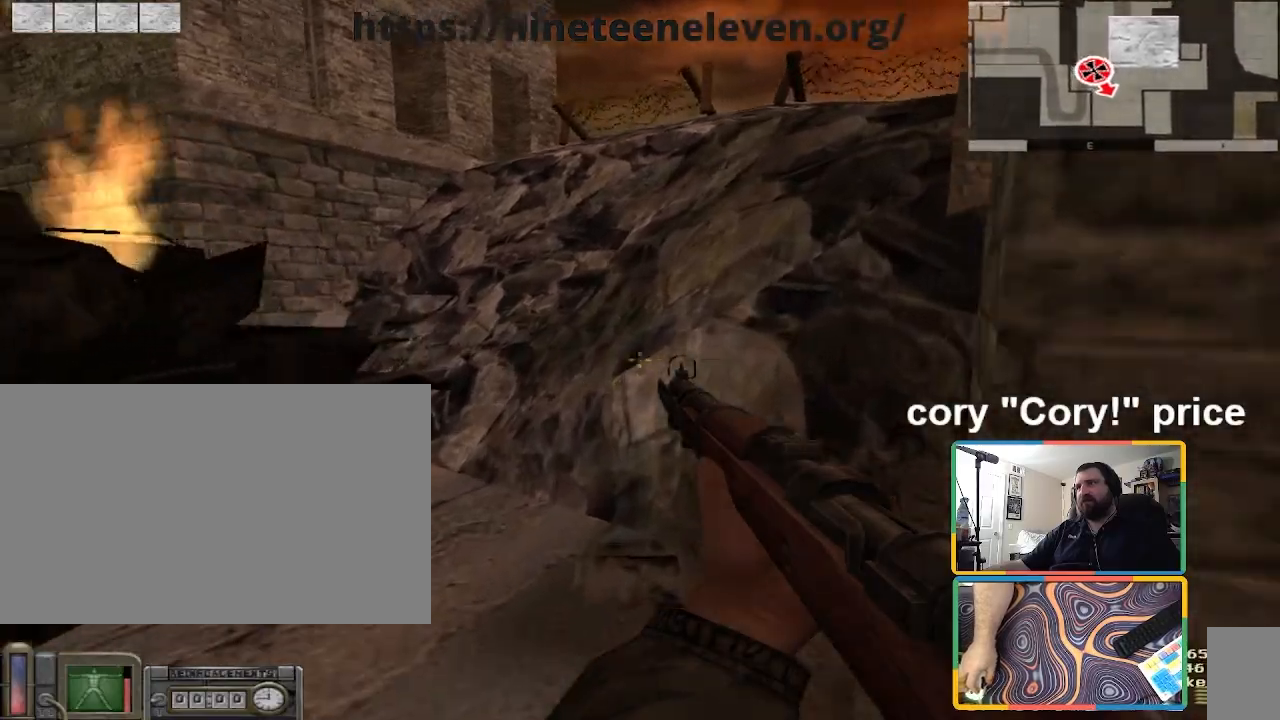
{"keys": ["w"], "mouse": [], "events": [[100, "a", "up"], [233, "a", "down"], [367, "a", "up"]]}
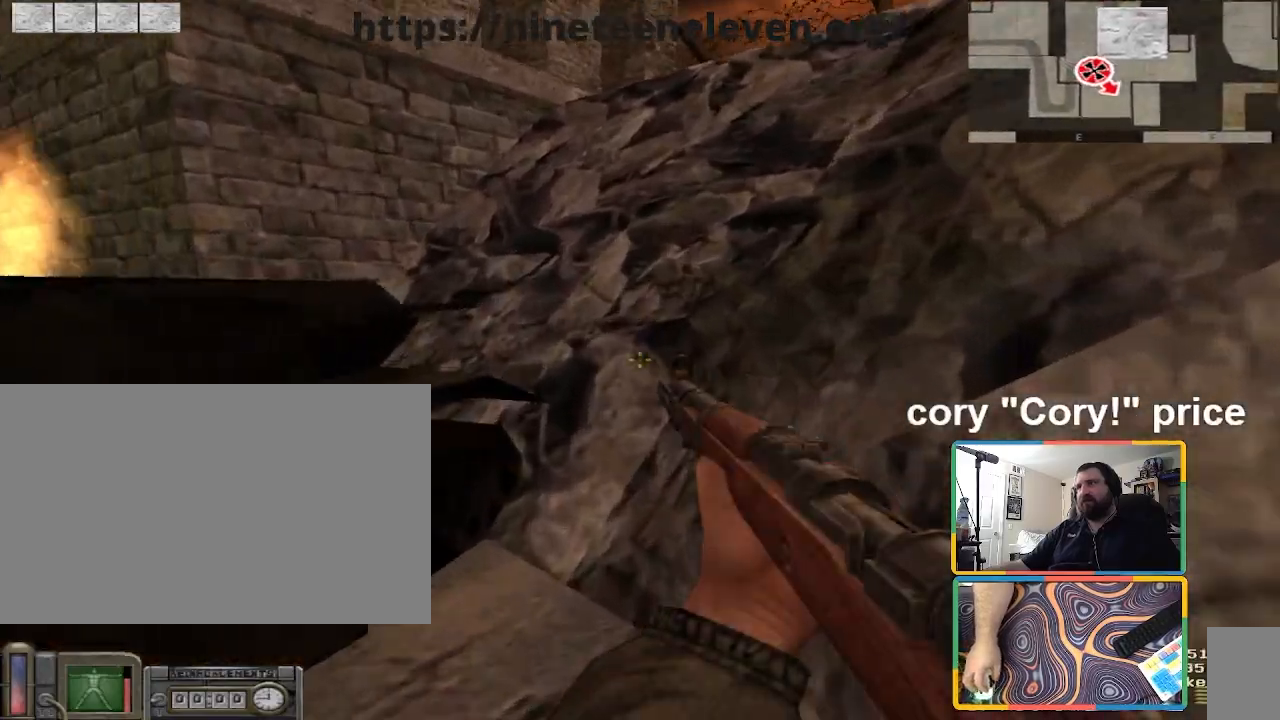
{"keys": ["d", "w"], "mouse": [], "events": [[100, "d", "down"], [100, "space", "down"], [267, "d", "up"], [267, "space", "up"], [434, "d", "down"]]}
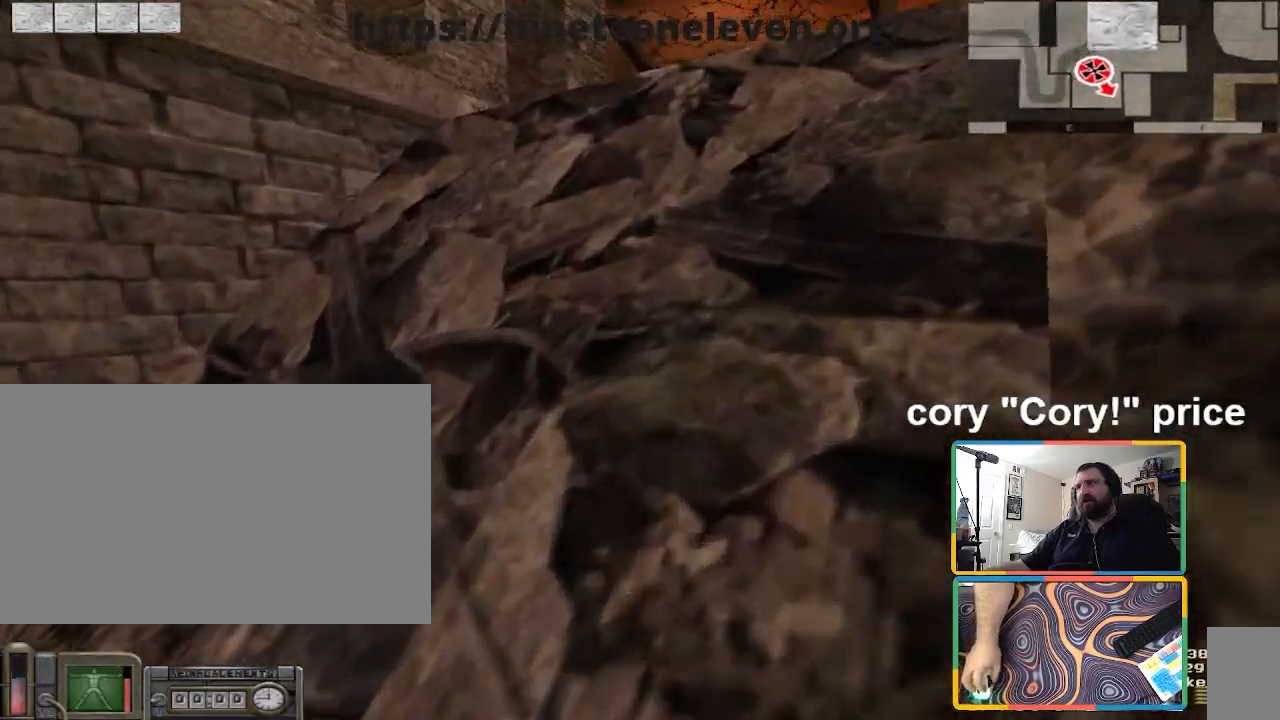
{"keys": ["d", "w"], "mouse": [], "events": []}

************

**Problem to work on**
Return the whole listing exactly, minus its pictures.

**Solution for this problem**
{"keys": ["w"], "mouse": [], "events": [[100, "a", "up"], [233, "a", "down"], [367, "a", "up"]]}
{"keys": ["d", "w"], "mouse": [], "events": [[100, "d", "down"], [100, "space", "down"], [267, "d", "up"], [267, "space", "up"], [434, "d", "down"]]}
{"keys": ["d", "w"], "mouse": [], "events": []}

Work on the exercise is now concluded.